Study text>
■ ■ ■ ■ ■ ■ ■

Humboldt-Universität zu Berlin - High Dimensional Nonstationary Time Series

IRTG1792DP2019 022

A Machine Learning Approach Towards Startup Success Prediction

Cemre Ünal
Ioana Ceasu

Abstract:
The importance of startups for a dynamic, innovative and competitive economy has
already been acknowledged in the scientific and business literature. The highly
uncertain and volatile nature of the startup ecosystem makes the evaluation of
startup success through analysis and interpretation of information very time
consuming and computationally intensive. This prediction problem brings forward
the need for a quantitative model, which should enable an objective and fact-
based approach to startup success prediction. This paper presents a series of
reproducible models for startup success prediction, using machine learning
methods. The data used for this purpose was received from the online investor
platform, crunchbase.com. The data has been pre-processed for sampling bias and
imbalance by using the oversampling approach, ADASYN. A total of six different
models are implemented to predict startup success. Using goodness-of-fit
measures, applicable to each model case, the best models selected are the
ensemble methods, random forest and extreme gradient boosting with a test set
prediction accuracy of 94.1% and 94.5% and AUC of 92.22% and 92.91%
respectively. Top variables in these models are last funding to date, first
funding lag and company age. The models presented in this study can be used to
predict success rate for future new firms/ventures in a repeatable way.

Keywords:
Machine learning

JEL Classification:
C00

■ ■ ■ ■ ■ ■ ■

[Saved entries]
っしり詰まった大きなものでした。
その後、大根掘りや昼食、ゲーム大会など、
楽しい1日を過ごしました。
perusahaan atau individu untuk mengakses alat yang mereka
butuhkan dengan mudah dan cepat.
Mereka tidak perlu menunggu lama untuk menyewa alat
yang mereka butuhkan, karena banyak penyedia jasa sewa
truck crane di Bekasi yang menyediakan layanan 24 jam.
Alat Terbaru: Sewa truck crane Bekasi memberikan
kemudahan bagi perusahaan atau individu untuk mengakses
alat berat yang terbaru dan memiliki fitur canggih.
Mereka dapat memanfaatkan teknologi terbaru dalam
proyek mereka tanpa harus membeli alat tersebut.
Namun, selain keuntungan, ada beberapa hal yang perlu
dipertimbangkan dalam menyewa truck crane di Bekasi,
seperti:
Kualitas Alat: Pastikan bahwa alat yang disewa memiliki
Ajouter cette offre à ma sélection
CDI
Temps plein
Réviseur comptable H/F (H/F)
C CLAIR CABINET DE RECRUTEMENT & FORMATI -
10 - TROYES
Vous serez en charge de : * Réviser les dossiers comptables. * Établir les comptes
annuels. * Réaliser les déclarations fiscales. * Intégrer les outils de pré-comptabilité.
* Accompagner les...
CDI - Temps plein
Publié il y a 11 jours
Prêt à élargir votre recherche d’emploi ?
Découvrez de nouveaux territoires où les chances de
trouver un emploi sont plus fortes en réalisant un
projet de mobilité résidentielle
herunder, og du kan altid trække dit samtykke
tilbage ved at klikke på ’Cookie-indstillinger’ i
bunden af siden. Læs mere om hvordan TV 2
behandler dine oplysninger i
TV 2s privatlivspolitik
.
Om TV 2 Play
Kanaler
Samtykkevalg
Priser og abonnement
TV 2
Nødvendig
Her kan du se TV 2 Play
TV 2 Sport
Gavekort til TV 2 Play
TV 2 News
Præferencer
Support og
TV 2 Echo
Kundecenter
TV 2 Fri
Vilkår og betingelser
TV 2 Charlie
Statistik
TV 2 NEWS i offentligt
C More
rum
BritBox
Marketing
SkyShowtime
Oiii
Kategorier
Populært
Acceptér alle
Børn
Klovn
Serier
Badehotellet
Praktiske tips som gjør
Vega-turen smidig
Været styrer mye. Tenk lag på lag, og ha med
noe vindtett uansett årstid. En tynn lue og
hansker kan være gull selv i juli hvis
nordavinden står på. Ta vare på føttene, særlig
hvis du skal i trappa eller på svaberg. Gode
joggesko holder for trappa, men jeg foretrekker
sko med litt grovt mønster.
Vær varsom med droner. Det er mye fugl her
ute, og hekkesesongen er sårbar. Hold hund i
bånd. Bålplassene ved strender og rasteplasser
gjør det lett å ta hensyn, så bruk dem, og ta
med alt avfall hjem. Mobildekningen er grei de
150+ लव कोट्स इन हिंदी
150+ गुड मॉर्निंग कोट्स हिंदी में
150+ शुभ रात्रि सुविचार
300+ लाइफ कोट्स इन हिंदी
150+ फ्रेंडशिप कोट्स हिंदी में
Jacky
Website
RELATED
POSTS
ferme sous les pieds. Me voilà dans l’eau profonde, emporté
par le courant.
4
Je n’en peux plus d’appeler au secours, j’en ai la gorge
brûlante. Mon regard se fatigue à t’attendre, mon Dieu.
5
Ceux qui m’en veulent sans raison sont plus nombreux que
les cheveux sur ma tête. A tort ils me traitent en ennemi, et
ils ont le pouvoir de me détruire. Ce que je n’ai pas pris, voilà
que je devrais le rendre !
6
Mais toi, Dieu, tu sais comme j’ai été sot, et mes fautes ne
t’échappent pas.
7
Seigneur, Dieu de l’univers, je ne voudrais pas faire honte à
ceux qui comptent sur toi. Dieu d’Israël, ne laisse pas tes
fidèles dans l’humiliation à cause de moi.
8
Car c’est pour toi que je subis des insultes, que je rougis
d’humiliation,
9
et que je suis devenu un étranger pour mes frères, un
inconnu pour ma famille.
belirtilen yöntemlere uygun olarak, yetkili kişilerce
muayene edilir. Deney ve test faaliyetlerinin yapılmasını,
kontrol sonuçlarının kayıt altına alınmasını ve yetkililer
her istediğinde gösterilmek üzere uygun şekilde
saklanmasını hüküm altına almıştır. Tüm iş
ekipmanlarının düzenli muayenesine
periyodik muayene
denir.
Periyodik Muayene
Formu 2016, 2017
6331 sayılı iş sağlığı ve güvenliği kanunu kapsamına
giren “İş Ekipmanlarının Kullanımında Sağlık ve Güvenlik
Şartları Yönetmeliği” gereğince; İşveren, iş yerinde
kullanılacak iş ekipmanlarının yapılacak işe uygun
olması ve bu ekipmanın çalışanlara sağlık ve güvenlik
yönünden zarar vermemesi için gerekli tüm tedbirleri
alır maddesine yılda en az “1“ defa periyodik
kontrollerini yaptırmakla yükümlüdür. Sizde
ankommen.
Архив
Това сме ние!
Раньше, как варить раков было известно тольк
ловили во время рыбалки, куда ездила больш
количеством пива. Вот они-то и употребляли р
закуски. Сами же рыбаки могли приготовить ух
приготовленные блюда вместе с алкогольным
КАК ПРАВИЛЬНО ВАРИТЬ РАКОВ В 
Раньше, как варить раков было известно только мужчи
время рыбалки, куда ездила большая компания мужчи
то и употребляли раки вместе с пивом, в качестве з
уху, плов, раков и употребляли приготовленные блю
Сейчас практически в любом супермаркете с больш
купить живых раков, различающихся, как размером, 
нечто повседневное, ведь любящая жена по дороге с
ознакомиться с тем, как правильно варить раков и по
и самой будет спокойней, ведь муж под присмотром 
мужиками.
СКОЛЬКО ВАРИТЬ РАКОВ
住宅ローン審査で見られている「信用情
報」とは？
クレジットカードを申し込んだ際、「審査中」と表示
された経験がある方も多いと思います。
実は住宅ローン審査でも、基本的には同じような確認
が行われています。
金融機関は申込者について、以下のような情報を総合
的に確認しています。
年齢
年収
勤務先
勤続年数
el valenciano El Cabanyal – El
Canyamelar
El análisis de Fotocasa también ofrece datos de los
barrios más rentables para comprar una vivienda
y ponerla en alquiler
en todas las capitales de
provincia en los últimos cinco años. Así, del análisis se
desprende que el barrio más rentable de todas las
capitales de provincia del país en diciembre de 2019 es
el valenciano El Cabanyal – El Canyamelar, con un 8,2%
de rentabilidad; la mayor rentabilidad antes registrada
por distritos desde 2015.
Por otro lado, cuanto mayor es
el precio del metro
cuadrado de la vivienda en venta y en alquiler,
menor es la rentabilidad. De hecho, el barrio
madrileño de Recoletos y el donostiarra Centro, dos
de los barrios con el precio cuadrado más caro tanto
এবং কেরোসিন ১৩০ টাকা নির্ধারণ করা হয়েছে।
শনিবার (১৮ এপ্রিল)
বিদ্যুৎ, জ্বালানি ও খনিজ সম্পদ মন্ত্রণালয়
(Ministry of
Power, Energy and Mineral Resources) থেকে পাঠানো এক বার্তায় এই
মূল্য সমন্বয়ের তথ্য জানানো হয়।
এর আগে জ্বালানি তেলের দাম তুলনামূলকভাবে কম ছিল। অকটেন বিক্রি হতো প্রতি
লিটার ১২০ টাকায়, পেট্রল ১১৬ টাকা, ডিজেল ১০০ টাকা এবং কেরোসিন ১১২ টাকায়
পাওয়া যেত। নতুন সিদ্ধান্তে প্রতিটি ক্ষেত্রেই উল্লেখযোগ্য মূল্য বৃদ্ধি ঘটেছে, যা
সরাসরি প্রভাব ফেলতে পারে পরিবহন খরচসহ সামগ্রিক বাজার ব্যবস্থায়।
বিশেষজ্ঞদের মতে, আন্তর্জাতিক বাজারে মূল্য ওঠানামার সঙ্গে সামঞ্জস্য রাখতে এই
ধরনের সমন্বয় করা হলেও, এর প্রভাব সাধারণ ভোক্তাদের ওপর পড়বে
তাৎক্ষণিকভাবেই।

■ ■ ■ ■ ■ ■ ■

Written task A>
In the abstract on startup success prediction, condense the paragraph beginning "The importance of startups" into a short bulleted list that keeps its main facts.
Written task B>
Reproduce word for word the stretch of the saved entries from their start through the line that contains "yang mereka butuhkan, karena".

Task answer A>
- Startups matter for a dynamic, innovative, and competitive economy.
- Because the startup ecosystem is uncertain and volatile, judging startup success is time consuming and computationally intensive. This calls for an objective, fact-based quantitative model.
- The paper presents reproducible machine learning models for predicting startup success.
- The data came from crunchbase.com. It was pre-processed for sampling bias and imbalance with the ADASYN oversampling approach.
- Six models were implemented. The best were random forest and extreme gradient boosting:
  - test set accuracy of 94.1% and 94.5%
  - AUC of 92.22% and 92.91%
- The top variables were last funding to date, first funding lag, and company age.
- The models can predict the success rate of future new firms or ventures in a repeatable way.

Task answer B>
っしり詰まった大きなものでした。
その後、大根掘りや昼食、ゲーム大会など、
楽しい1日を過ごしました。
perusahaan atau individu untuk mengakses alat yang mereka
butuhkan dengan mudah dan cepat.
Mereka tidak perlu menunggu lama untuk menyewa alat
yang mereka butuhkan, karena banyak penyedia jasa sewa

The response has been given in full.